BioArc: Discovering Optimal Neural Architectures for Biological Foundation Models
Fang, Yi, Xu, Haoran, Han, Jiaxin, Ding, Sirui, Wang, Yizhi, Wang, Yue, Wang, Xuan
Foundation models have revolutionized various fields such as natural language processing (NLP) and computer vision (CV). While efforts have been made to transfer the success of the foundation models in general AI domains to biology, existing works focus on directly adopting the existing foundation model architectures from general machine learning domains without a systematic design considering the unique physicochemical and structural properties of each biological data modality. This leads to suboptimal performance, as these repurposed architectures struggle to capture the long-range dependencies, sparse information, and complex underlying ``grammars'' inherent to biological data.

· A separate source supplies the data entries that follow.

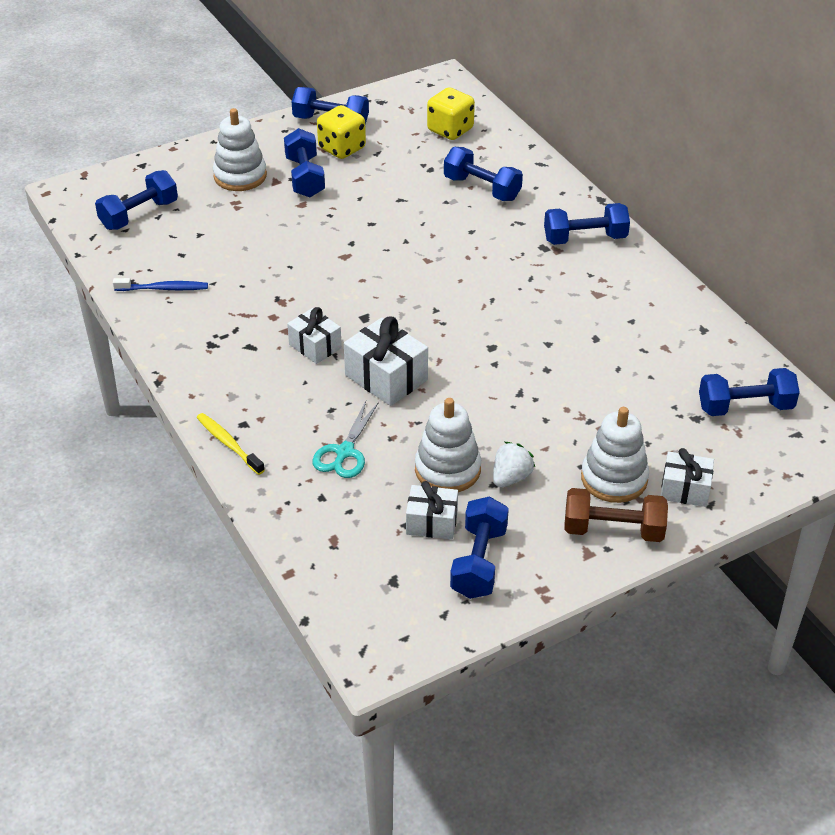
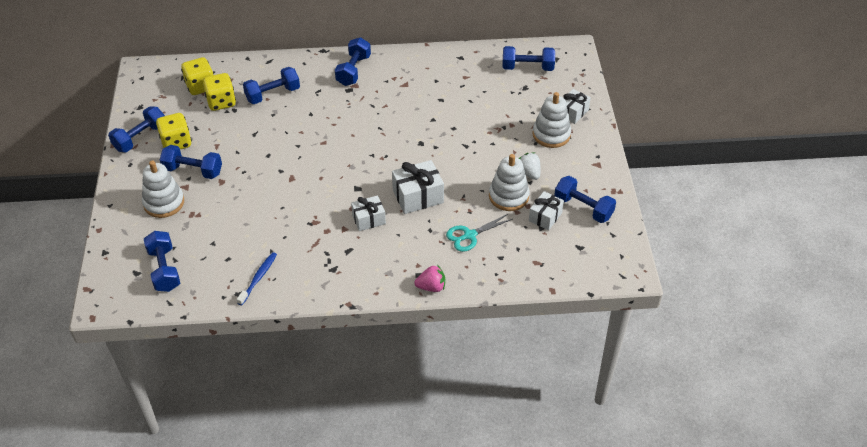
camera: 65 degrees left, 5 degrees up
(228, 444) = (431, 287): yellow toothbrush -> pink strawberry
(344, 452) = (469, 235): turquoise scissors -> turquoise scissors turned 105 degrees clockwise
(435, 155) = (221, 102): none -> yellow dice
(613, 530) = (586, 149): brown dumbbell -> none
(745, 407) = (527, 67): blue dumbbell -> blue dumbbell turned 75 degrees clockwise

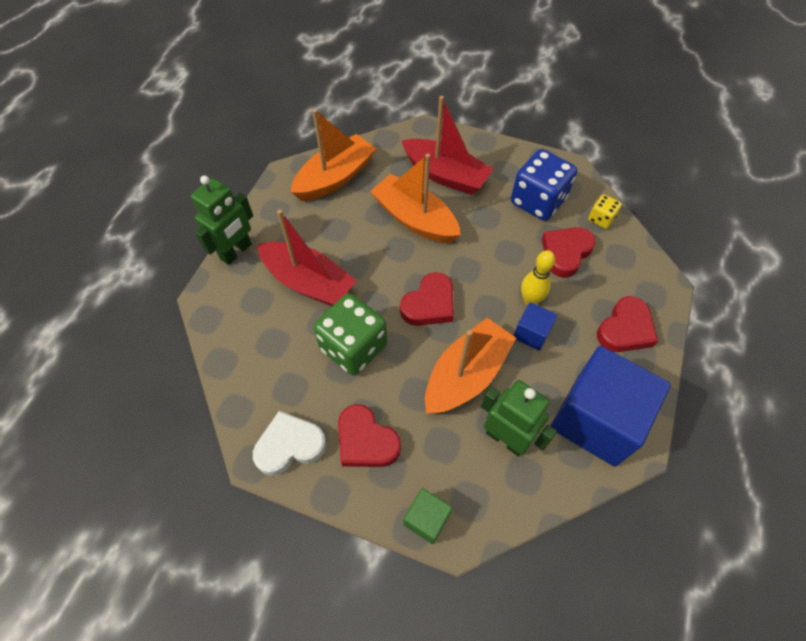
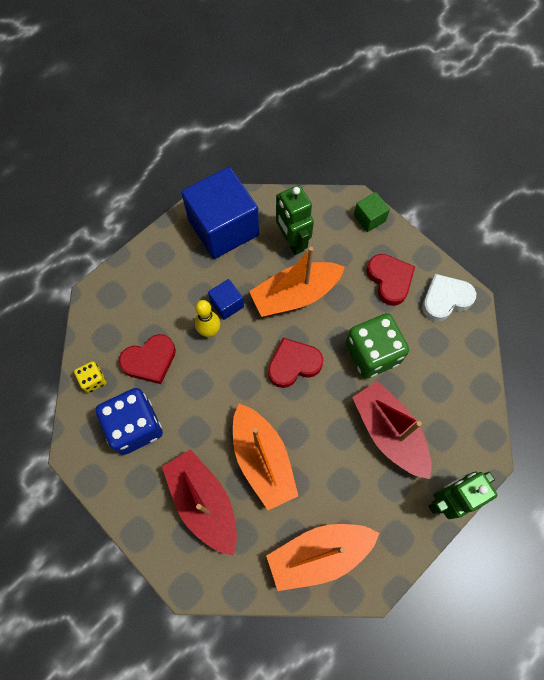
camera: 155 degrees left, 10 degrees up
(290, 445) = (445, 299): white heart -> white heart turned 150 degrees clockwise
(625, 329) = (154, 276): red heart -> none

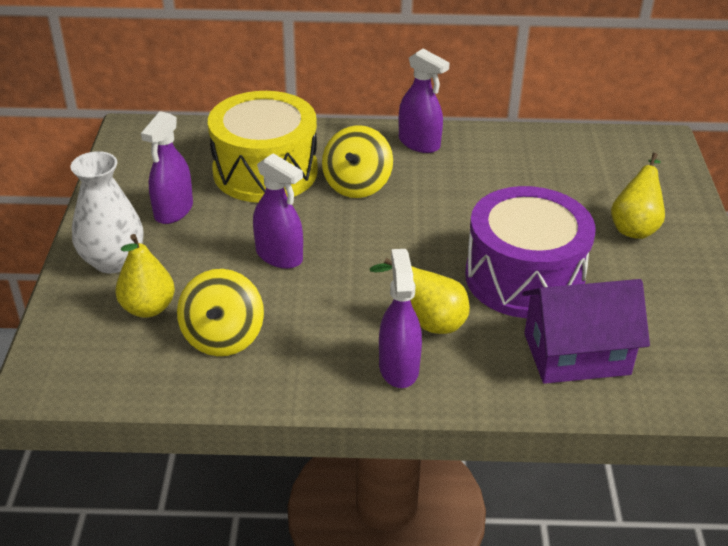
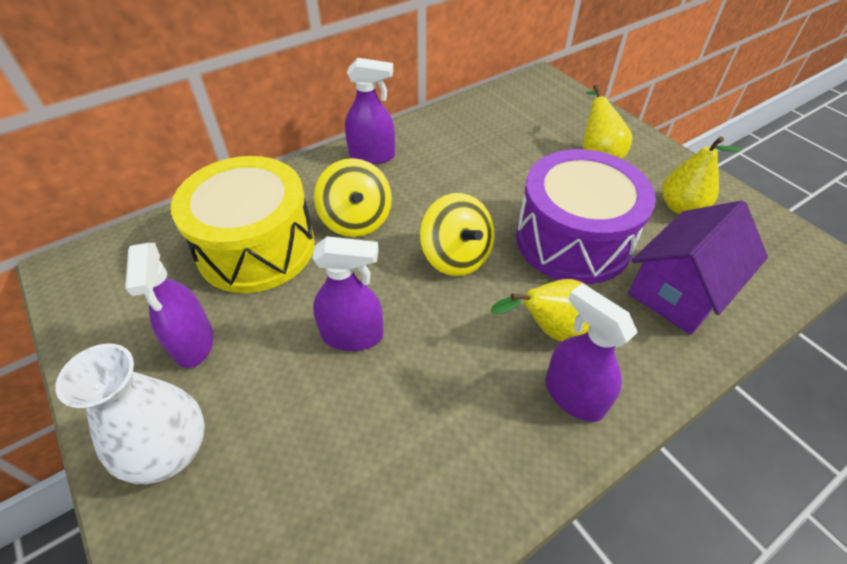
camera: 35 degrees left, 10 degrees up
(148, 308) = (266, 491): yellow pear -> yellow pear (681, 207)
(223, 337) = (382, 473): yellow spinning top -> yellow spinning top (456, 256)

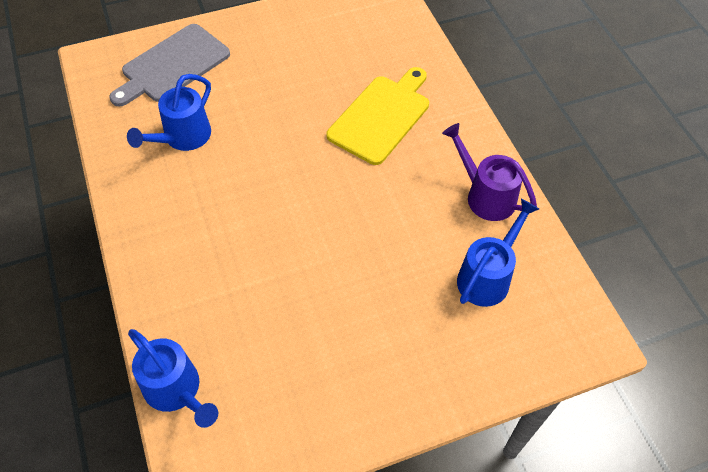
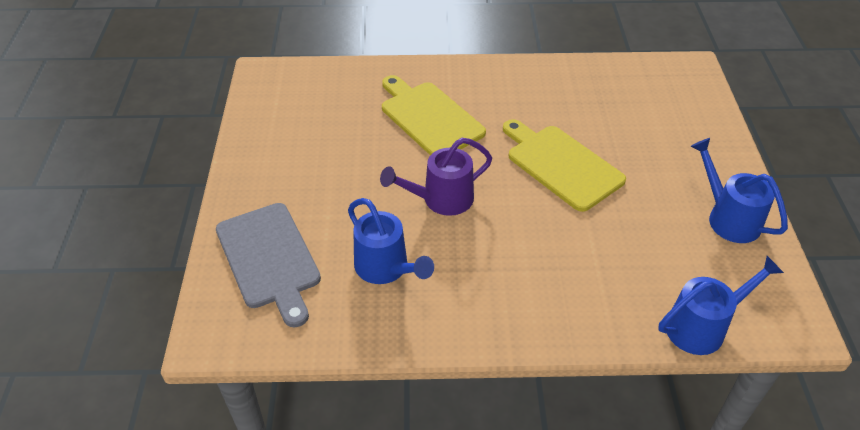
camera: 70 degrees left, 10 degrees down
(357, 235) = (561, 165): none -> yellow cutting board
(484, 195) = (543, 81): purple watering can -> purple watering can (440, 200)
(488, 276) = (623, 102): blue watering can -> blue watering can (727, 217)

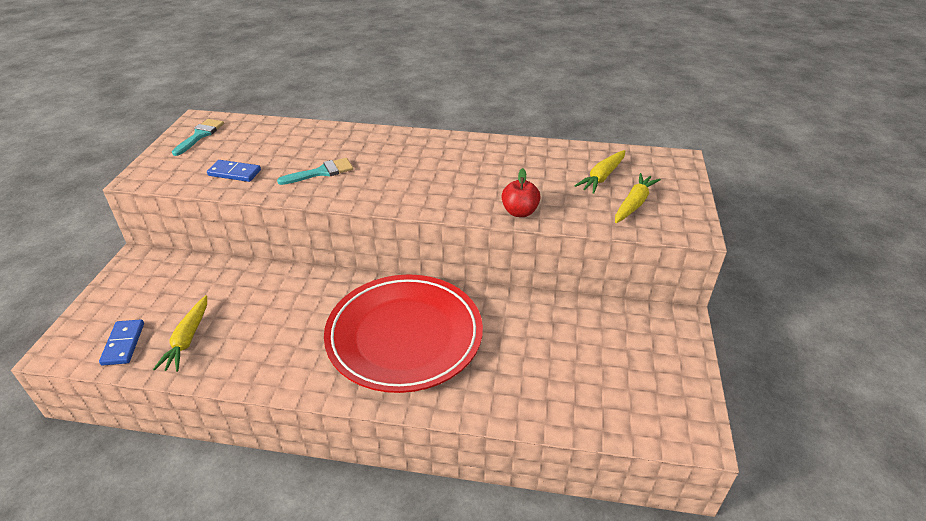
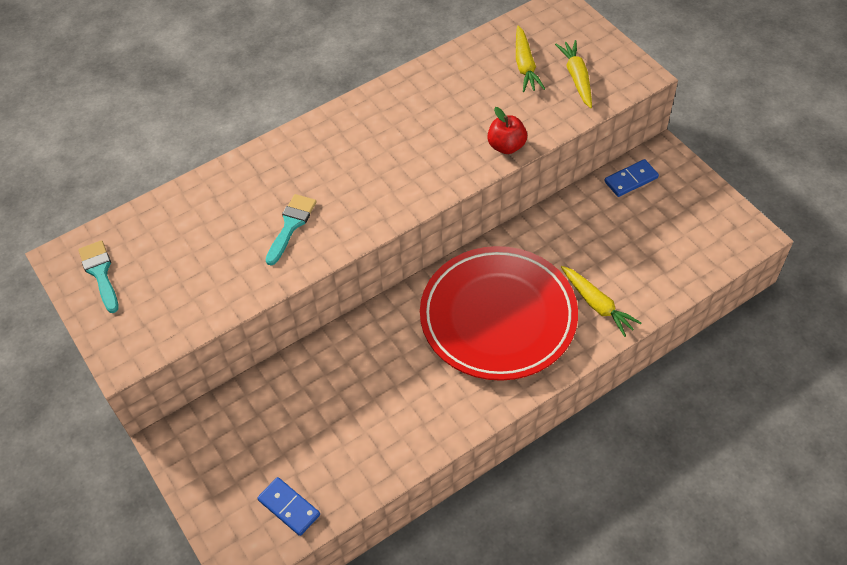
camera: 40 degrees left, 15 degrees up
(187, 339) = (336, 458): yellow carrot -> yellow carrot (597, 304)
(234, 173) = (210, 285): blue domino -> blue domino (631, 180)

To address this gap, we introduce BioArc, a novel framework designed to move beyond intuition-driven architecture design towards principled, automated architecture discovery for biological foundation models. Leveraging Neural Architecture Search (NAS), BioArc systematically explores a vast architecture design space, evaluating architectures across multiple biological modalities while rigorously analyzing the interplay between architecture, tokenization, and training strategies. This large-scale analysis identifies novel, high-performance architectures, allowing us to distill a set of empirical design principles to guide future model development. Furthermore, to make the best of this set of discovered principled architectures, we propose and compare several architecture prediction methods that effectively and efficiently predict optimal architectures for new biological tasks. Overall, our work provides a foundational resource and a principled methodology to guide the creation of the next generation of task-specific and foundation models for biology.